# Yielding to SUVs and pickups



## 05GTO (Oct 6, 2004)

*G. Chambers Williams: Yielding to SUVs and pickups* 
Web Posted: 03/26/2005 12:00 AM CST​
*San Antonio Express-News* 

Despite General Motors executives' pledges during the past two years that development of new cars, not trucks, would be getting heavier emphasis at the giant automaker, the word from Detroit now is that some of those cars have been delayed indefinitely so more trucks can come to market quicker. 

The automaker announced this week it is shelving plans to develop its so-called Zeta premium midsize rear-drive vehicle architecture for a new line of cars for the North American market. 

Instead, money that had been allocated to that program will be diverted to help bring the next generation of GM's full-size sport utility vehicles and pickups to market. 

Those programs won't be speeded up, as has been speculated in various automotive media recently, but because of GM's current financial crisis, including an expected drop of 80 percent in earnings for 2005, the company needs to put most of its new-vehicle development money into the truck side, which is responsible for most of the company's profits. 

"Basically, we're taking some of the resources allocated to premium rear-drive cars and putting those resources toward the full-size SUVs," spokesman Pat Morrissey said. 

The SUVs — including the popular Chevrolet Tahoe/Suburban, GMC Yukon and Cadillac Escalade — will be first, coming to market in their newest forms next January as 2006 models, followed by the company's full-size pickups for model year 2007. 

All of these vehicles are developed on the same chassis platform, but when they were updated last, the pickups came to market first, in 1999, and the full-size SUVs a year later. This time, the SUVs are coming first. 

As for the rear-drive cars, the strategy is one of delay, not cancellation, the company said. 

"The key point is that in no way is GM abandoning its rear-wheel-drive strategy," Morrissey said.

§ SUPPLIED MATERIAL:
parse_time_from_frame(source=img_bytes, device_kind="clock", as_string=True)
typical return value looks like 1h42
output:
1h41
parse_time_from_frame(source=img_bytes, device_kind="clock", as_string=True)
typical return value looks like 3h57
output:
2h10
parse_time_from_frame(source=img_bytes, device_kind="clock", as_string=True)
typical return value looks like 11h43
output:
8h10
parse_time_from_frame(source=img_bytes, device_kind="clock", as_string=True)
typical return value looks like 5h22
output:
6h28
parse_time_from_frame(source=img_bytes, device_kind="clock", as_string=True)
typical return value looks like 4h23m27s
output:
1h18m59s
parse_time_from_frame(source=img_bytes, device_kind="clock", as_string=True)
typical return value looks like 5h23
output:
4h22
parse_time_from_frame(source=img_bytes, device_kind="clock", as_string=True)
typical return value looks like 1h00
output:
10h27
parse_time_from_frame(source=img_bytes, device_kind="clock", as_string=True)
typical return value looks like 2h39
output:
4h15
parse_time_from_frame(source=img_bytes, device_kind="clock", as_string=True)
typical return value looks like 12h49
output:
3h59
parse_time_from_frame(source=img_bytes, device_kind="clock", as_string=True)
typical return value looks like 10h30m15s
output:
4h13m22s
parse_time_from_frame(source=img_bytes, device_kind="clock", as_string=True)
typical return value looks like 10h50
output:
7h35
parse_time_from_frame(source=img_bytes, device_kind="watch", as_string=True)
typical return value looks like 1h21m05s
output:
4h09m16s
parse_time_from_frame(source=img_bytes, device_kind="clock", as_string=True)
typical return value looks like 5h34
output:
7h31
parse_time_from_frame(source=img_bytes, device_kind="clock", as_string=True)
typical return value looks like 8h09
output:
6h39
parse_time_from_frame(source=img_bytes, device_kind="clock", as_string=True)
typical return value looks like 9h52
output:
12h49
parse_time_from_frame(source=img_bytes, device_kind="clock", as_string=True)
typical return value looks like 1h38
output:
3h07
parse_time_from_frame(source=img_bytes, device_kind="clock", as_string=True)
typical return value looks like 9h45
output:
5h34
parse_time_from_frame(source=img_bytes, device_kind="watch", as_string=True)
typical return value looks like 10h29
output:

§ THE TASKS:
[1] In the GM article, what drop in earnings is GM expected to have for 2005?
[2] Decide whether each statement agrees with the GM article. Answer yes or no and quote the deciding words.
(a) GM is canceling its plans for rear-drive cars.
(b) The last time these vehicles were updated, the pickups reached the market first, in 1999.
(c) The truck side brings in most of GM's profits.
[3] Copy the GM article starting with "Those programs won't" and going on through "the company's profits.", replacing "financial crisis" with "money troubles".

§ ANSWERS TO THE TASKS:
[1] 80 percent

[2]
(a) No: "the strategy is one of delay, not cancellation"
(b) Yes: "the pickups came to market first, in 1999"
(c) Yes: "which is responsible for most of the company's profits"

[3]
Those programs won't be speeded up, as has been speculated in various automotive media recently, but because of GM's current money troubles, including an expected drop of 80 percent in earnings for 2005, the company needs to put most of its new-vehicle development money into the truck side, which is responsible for most of the company's profits.